Jakarta (ANTARA News) - Kementerian Pertahanan akan mengevaluasi sembilan badan usaha produsen bahan peledak mengingat belum terpenuhinya kebutuhan bahan peledak di dalam negeri secara optimal.

Dirjen Potensi Pertahanan Kementerian Pertahanan Pos M Hutabarat di Jakarta Selasa mengatakan, selain perijinan sembilan perusahaan itu sudah mendekati selesai, evaluasi difokuskan pada konsistensi mereka untuk memenuhi kebutuhan dalam negeri.

"Selama ini, dari kebutuhan dalam negeri sekitar 450 ribu ton per tahun baru dapat dipenuhi sekitar 40 hingga 60 ribu ton oleh badan usaha bahan peledak dalam negeri," paparnya.

Padahal, lanjut Pos Hutabarat, bahan baku bahan peledak berupa amonium nitrat di dalam negeri cukup melimpah.
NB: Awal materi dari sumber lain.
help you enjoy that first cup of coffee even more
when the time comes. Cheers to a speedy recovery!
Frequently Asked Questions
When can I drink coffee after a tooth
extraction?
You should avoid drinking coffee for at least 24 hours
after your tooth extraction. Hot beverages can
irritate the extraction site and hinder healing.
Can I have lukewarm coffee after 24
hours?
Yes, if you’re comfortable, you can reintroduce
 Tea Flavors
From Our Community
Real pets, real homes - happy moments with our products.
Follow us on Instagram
"Hanya campurannya saja yang masih impor. Namun, kondisi saat ini baik bahan baku maupun bahan campurannya kebanyakan masih impor. Padahal, kita ingin Indonesia bisa memproduksi bahan peledak utamanya untuk pasar dalam negeri baik untuk kepentingan militer maupun komersial," ujarnya.

Ia mengatakan evaluasi dilakukan terhadap perijinan usaha, perijinan produksi, pengadaan dan penyimpanan. "Evaluasi perijinan juga dilakukan pada ijin pendistribusian, dan jasa peledakan."

Kewenangan Kemhan untuk mengatur perijinan Badan Usaha Bahan Peledak sesuai Keputusan Presiden Nomor 125/1999 tentang Bahan Peledak yang merupakan salah satu kebijakan strategis nasionmal di bidang bahan peledak.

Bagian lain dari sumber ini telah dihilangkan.